---------- Supplied material ----------
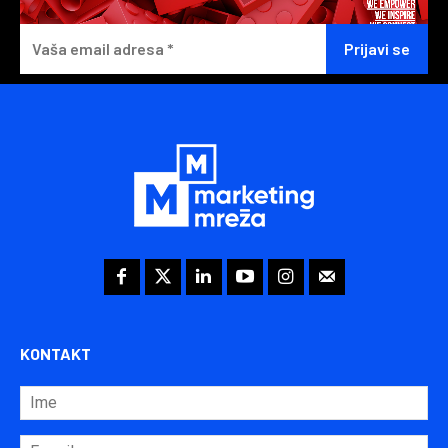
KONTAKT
----------
---------- Supplied material ----------
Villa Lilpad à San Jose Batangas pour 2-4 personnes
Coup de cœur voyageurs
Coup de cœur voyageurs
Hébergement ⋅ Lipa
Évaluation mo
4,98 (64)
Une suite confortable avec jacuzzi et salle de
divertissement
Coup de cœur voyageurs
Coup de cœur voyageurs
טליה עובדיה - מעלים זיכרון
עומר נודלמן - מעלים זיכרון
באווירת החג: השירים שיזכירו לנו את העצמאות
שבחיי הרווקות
----------
= Problem =
Above are records; repeat only the lines starting at the line with "divertissement" and ending at the line with "שבחיי הרווקות", exactly as they appear, both included.

= Your response =
divertissement
Coup de cœur voyageurs
Coup de cœur voyageurs
טליה עובדיה - מעלים זיכרון
עומר נודלמן - מעלים זיכרון
באווירת החג: השירים שיזכירו לנו את העצמאות
שבחיי הרווקות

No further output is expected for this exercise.